Police take to Stannington to discuss burglaries in the area and crime prevention

13 May 2019

Stannington is blighted with antisocial behaviour according to worried families, a meeting heard.

A pop up event took place at the Hall Head Community Centre in Stannington last week for all residents to come forward with any issues and concerns.

South Yorkshire Police Community Support Officer, Phillip Johnson, 46, said: “We’ve got certain things within the community which need addressing. One of them being anti-social behaviour.

“It affects everybody, whether it’s your neighbour or it’s affecting you walking to the shops safely at night-time.”

Sheffield Council members attended the event as well as volunteer groups. Many people living in Stannington came along to pledge their concerns or seek support about crime prevention.

Action for Stannington, a volunteer group working in and around the area attended the event to raise awareness about the importance of keeping Stannington clean and a happier place to live.

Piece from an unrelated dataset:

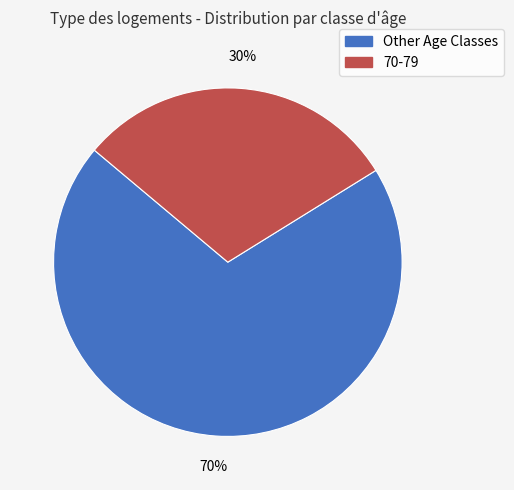

To the nearest percent, what is the difference between the largest and smallest slice percentages?

40%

Lynn Greaves, 44, a volunteer at Action for Stannington, said: “We believe that crime is everywhere as it’s the age we’re living in. However, more effort can be made to create a safer environment for everyone.”

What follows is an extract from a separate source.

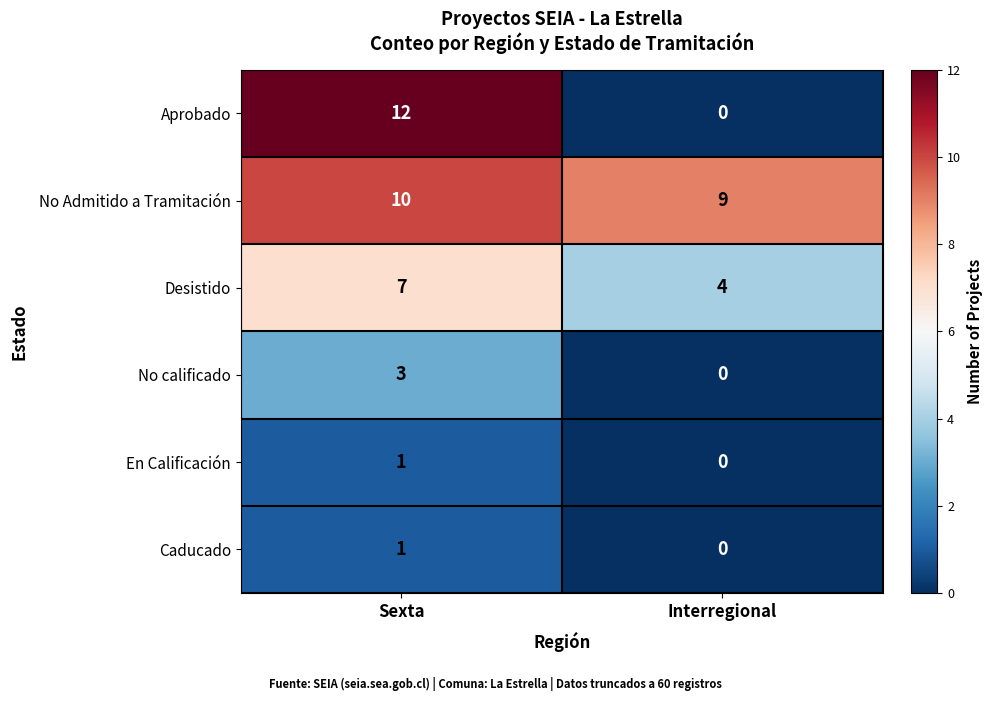

Which category has the highest value across all series?

Sexta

Kieran Frain, 36, South Yorkshire Police sergeant from the Sheffield Central and North West team, said: “A lot of people are concerned about the recent burglaries. People feel vulnerable. We’ve got some crime prevention kits which have stickers and alarms, but as well as this, we have included information about how crime can be prevented.”

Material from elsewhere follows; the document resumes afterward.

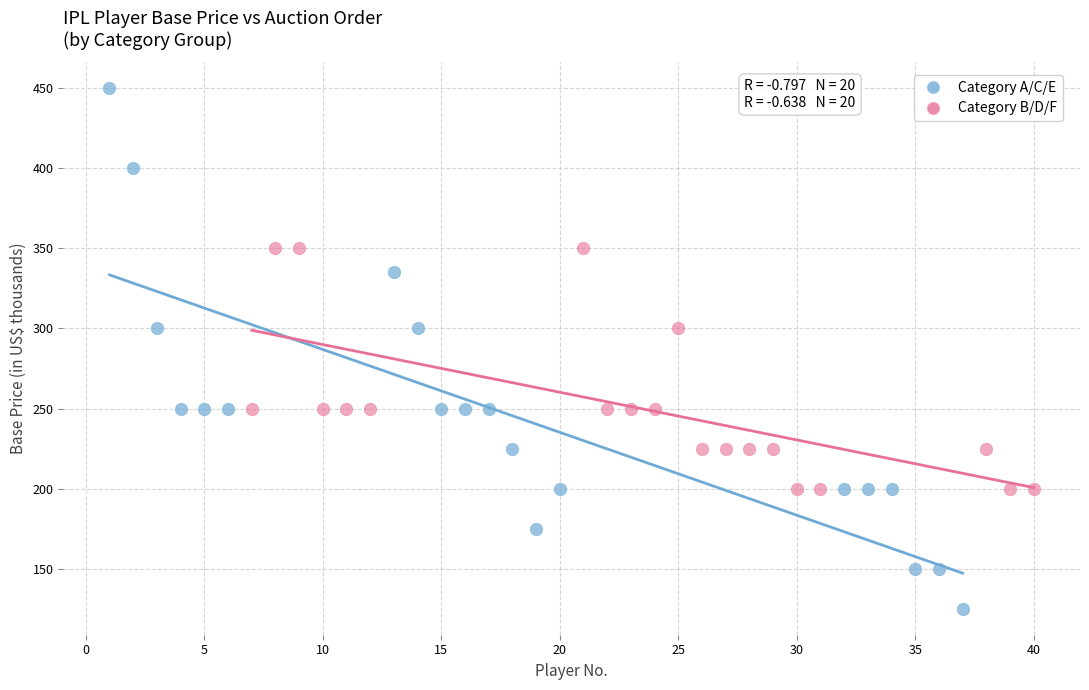

Which series contains the lowest Y value?

Category A/C/E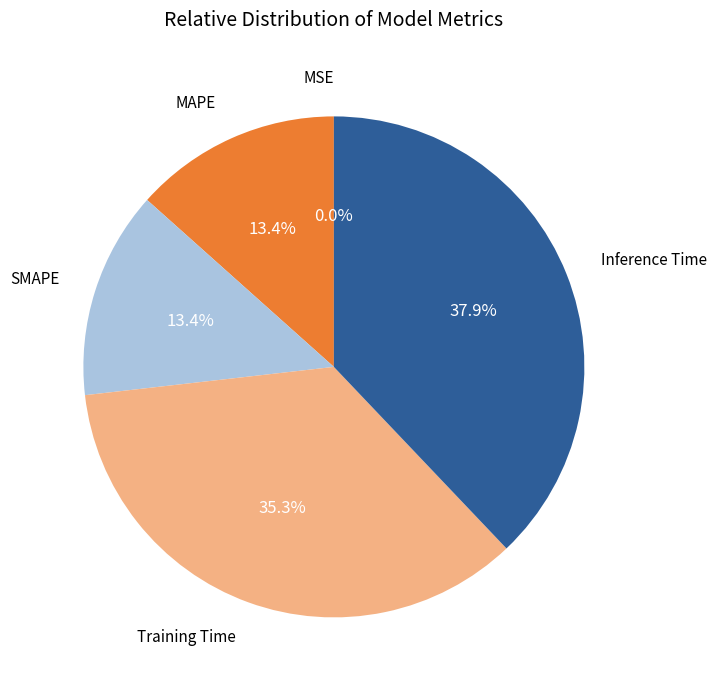

Which category has the biggest portion of the pie?

Inference Time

Stannington resident Margaret Harrison, 62, said: “I’ve had problems with youths on my street being loud at night and this has made me feel uncomfortable leaving my house in the evenings. I think more can be done by the police to stop this sort of thing happening.”

CSO Johnson said: “We’re trying to address these issues through face-to-face communication. That is essentially, what we are doing with the pop in police station today. People living in Stannington are meeting people who work in the area and this information can be fed to other partners, to try to address problems socially and ethically. So everyone is treated fairly.”